Po zakończeniu dogrywki włoski trener wyraźnie pokrzykiwał w stronę kapitana zespołu, będąc zapewne niezadowolony ze swojego podopiecznego. Frustrację Sarriego musiał powstrzymywać Antonio Ruediger, który także nie dopuścił do publicznego linczu Kepy ze strony swojego trenera. Dodatkowo rysą na obrazie 29-latka jest fakt, że ten nie bardzo wiedział jak się zachować przy ustalaniu kolejności wykonywania jedenastek i musiał konsultować tę decyzję…z Davidem Luizem, który był zaskoczony taką postawą swojego kolegi z zespołu.
Sarri was fuming with Azpilicueta after the game ? pic.twitter.com/iqwATVGobW
— SNM (@JackCook95) February 25, 2019
Zlepek tych zdarzeń sprowokował agenta Antonio Ruedigera do napisania dość cierpkich słów o hiszpańskim defensorze:
– Jestem fanem Azpilicuety, ale jako kapitan nigdy nie powinien był pozwolić, aby bramkarz odmówił wykonania polecenia trenera. Dla mnie Cesar musi być pozbawiony funkcji kapitana.

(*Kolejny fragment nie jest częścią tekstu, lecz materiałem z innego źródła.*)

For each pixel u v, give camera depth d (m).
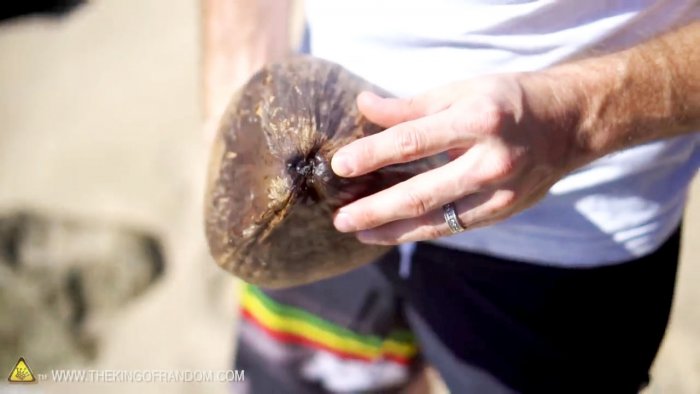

Opaskę powinien otrzymać Ruediger, ponieważ jest prawdziwym liderem.
Jednoznacznie o zachowaniu bramkarza „The Blues” wypowiedział się także John Terry.
– Kiedy twój numer pojawi się na tablicy zmian, musisz okazać szacunek i zejść z murawy. Możesz dyskutować nad tym z trenerem, ale dopiero po meczu.